بِسْمِ ٱللَّهِ ٱلرَّحْمَٰنِ ٱلرَّحِيمِ
إِنَّ فِى ذَٰلِكَ لَءَايَٰتٍ لِّلْمُتَوَسِّمِينَ ٧٥
Şüphesiz bunda düşünüp görebilen kimseler için ibretler vardır.
وَإِنَّهَا لَبِسَبِيلٍ مُّقِيمٍ ٧٦
O şehrin kalıntıları hâlâ mevcut olan bir yol üstünde duruyor.
إِنَّ فِى ذَٰلِكَ لَءَايَةً لِّلْمُؤْمِنِينَ ٧٧
Şüphesiz bunda inananlar için bir ibret vardır.

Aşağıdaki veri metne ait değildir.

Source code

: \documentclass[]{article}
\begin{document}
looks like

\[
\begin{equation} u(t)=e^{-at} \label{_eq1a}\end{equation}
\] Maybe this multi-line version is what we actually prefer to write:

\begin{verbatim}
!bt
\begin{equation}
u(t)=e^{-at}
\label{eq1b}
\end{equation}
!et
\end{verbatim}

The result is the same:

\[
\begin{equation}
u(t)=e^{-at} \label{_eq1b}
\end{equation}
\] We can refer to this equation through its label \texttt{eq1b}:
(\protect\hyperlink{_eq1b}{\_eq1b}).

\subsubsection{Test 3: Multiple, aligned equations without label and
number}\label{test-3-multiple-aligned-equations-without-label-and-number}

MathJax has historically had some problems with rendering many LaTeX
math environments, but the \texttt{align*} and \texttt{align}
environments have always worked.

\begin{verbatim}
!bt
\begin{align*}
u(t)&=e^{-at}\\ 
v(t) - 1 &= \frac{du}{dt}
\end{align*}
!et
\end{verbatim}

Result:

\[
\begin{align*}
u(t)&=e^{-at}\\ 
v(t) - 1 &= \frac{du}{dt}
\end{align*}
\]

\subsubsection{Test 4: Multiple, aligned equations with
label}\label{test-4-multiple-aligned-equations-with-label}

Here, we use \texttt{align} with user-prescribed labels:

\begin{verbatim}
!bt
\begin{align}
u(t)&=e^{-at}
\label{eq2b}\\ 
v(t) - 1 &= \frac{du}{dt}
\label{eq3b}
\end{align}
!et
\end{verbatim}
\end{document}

وَإِن كَانَ أَصْحَٰبُ ٱلْأَيْكَةِ لَظَٰلِمِينَ ٧٨
“Eyke” halkı da şüphesiz zalim idiler.
فَٱنتَقَمْنَا مِنْهُمْ وَإِنَّهُمَا لَبِإِمَامٍ مُّبِينٍ ٧٩
Onlardan da intikam aldık. İkisi de (Lût kavminin yaşadığı Sodom ile Şu’ayb kavminin yaşadığı Eyke) belirgin bir anayol üzerinde idiler.

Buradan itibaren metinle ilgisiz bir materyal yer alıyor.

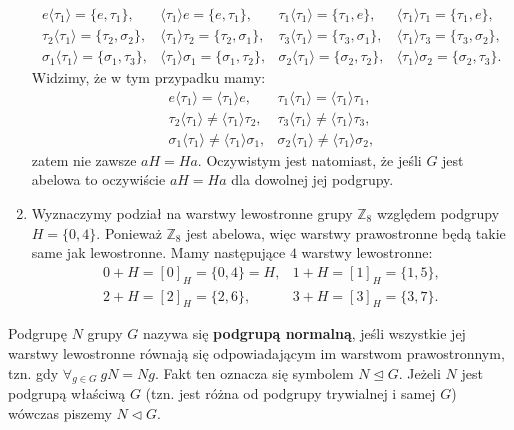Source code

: \begin{przyk}
\begin{enumerate}[\rm(1)]
$$\begin{array}{llll}
e\langle\tau_1\rangle=\{e,\tau_1\}, & \langle\tau_1\rangle e=\{e,\tau_1\}, & \tau_1\langle\tau_1\rangle=\{\tau_1,e\}, & \langle\tau_1\rangle\tau_1=\{\tau_1,e\},\\
\tau_2\langle\tau_1\rangle=\{\tau_2,\sigma_2\}, & \langle\tau_1\rangle\tau_2=\{\tau_2,\sigma_1\}, & \tau_3\langle\tau_1\rangle=\{\tau_3,\sigma_1\}, & \langle\tau_1\rangle\tau_3=\{\tau_3,\sigma_2\},\\
\sigma_1\langle\tau_1\rangle=\{\sigma_1,\tau_3\}, & \langle\tau_1\rangle\sigma_1=\{\sigma_1,\tau_2\}, & \sigma_2\langle\tau_1\rangle=\{\sigma_2,\tau_2\}, & \langle\tau_1\rangle\sigma_2=\{\sigma_2,\tau_3\}.
\end{array}$$
Widzimy, że w tym przypadku mamy:
$$\begin{array}{llll}
e\langle\tau_1\rangle=\langle\tau_1\rangle e, & \tau_1\langle\tau_1\rangle=\langle\tau_1\rangle\tau_1,\\
\tau_2\langle\tau_1\rangle\neq\langle\tau_1\rangle\tau_2, & \tau_3\langle\tau_1\rangle\neq\langle\tau_1\rangle\tau_3,\\
\sigma_1\langle\tau_1\rangle\neq\langle\tau_1\rangle\sigma_1, & \sigma_2\langle\tau_1\rangle\neq\langle\tau_1\rangle\sigma_2,
\end{array}$$
zatem nie zawsze $aH=Ha$. Oczywistym jest natomiast, że jeśli $G$ jest abelowa to oczywiście $aH=Ha$ dla dowolnej jej podgrupy.
\item
Wyznaczymy podział na warstwy lewostronne grupy $\mathbb{Z}_8$ względem podgrupy $H=\{0,4\}$. Ponieważ $\mathbb{Z}_8$ jest abelowa, więc warstwy prawostronne będą takie same jak lewostronne. Mamy następujące $4$ warstwy lewostronne:
$$\begin{array}{ll}
0+H=[0]_H=\{0,4\}=H, & 1+H=[1]_H=\{1,5\},\\
2+H=[2]_H=\{2,6\}, & 3+H=[3]_H=\{3,7\}.
\end{array}$$
\end{enumerate}
\end{przyk}

\begin{df}
Podgrupę $N$ grupy $G$ nazywa się \textbf{podgrupą normalną}, jeśli wszystkie jej warstwy lewostronne równają się odpowiadającym im warstwom prawostronnym, tzn. gdy $\forall_{g\in G}\ gN=Ng$. Fakt ten oznacza się symbolem $N\unlhd G$. Jeżeli $N$ jest podgrupą właściwą $G$ (tzn. jest różna od podgrupy trywialnej i samej $G$) wówczas piszemy $N\lhd G$.
\end{df}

وَلَقَدْ كَذَّبَ أَصْحَٰبُ ٱلْحِجْرِ ٱلْمُرْسَلِينَ ٨٠
Andolsun, Hicr halkı da peygamberleri yalanlamıştı.
وَءَاتَيْنَٰهُمْ ءَايَٰتِنَا فَكَانُواْ عَنْهَا مُعْرِضِينَ ٨١
Biz, onlara âyetlerimizi vermiştik de onlardan yüz çevirmişlerdi.

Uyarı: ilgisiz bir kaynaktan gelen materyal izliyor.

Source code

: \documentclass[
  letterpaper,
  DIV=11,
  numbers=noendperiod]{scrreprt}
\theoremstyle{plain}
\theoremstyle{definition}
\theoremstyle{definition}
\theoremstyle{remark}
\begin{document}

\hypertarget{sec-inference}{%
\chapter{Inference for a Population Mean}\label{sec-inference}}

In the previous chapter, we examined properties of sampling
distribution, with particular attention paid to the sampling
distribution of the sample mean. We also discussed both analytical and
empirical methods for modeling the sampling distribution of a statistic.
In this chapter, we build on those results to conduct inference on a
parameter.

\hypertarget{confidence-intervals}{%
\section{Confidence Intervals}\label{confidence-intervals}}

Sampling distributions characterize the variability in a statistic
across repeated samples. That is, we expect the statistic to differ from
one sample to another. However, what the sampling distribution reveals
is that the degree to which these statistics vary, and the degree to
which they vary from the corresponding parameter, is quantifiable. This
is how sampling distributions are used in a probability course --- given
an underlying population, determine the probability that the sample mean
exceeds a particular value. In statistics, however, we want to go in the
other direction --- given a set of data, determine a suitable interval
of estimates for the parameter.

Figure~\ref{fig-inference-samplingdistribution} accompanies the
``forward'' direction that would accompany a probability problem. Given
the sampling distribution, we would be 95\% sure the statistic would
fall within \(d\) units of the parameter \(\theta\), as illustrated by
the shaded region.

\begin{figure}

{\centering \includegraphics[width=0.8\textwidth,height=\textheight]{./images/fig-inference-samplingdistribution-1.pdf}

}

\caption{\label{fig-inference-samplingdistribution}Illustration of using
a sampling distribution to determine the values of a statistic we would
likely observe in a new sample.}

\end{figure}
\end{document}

وَكَانُواْ يَنْحِتُونَ مِنَ ٱلْجِبَالِ بُيُوتًا ءَامِنِينَ ٨٢
Onlar güven içinde dağlardan evler yontuyorlardı.
فَأَخَذَتْهُمُ ٱلصَّيْحَةُ مُصْبِحِينَ ٨٣
Onları da sabaha çıkarlarken o korkunç uğultulu ses yakalayıverdi.
فَمَآ أَغْنَىٰ عَنْهُم مَّا كَانُواْ يَكْسِبُونَ ٨٤
Kazanmakta oldukları şeyler kendilerine bir fayda vermedi.
وَمَا خَلَقْنَا ٱلسَّمَٰوَٰتِ وَٱلْأَرْضَ وَمَا بَيْنَهُمَآ إِلَّا بِٱلْحَقِّۗ وَإِنَّ ٱلسَّاعَةَ لَءَاتِيَةٌۖ فَٱصْفَحِ ٱلصَّفْحَ ٱلْجَمِيلَ ٨٥
Biz, gökleri, yeri ve her ikisi arasında bulunanları ancak hakka ve hikmete uygun olarak yarattık. Kıyamet günü mutlaka gelecektir. Sen şimdi güzel bir şekilde hoşgörü ile muamele et.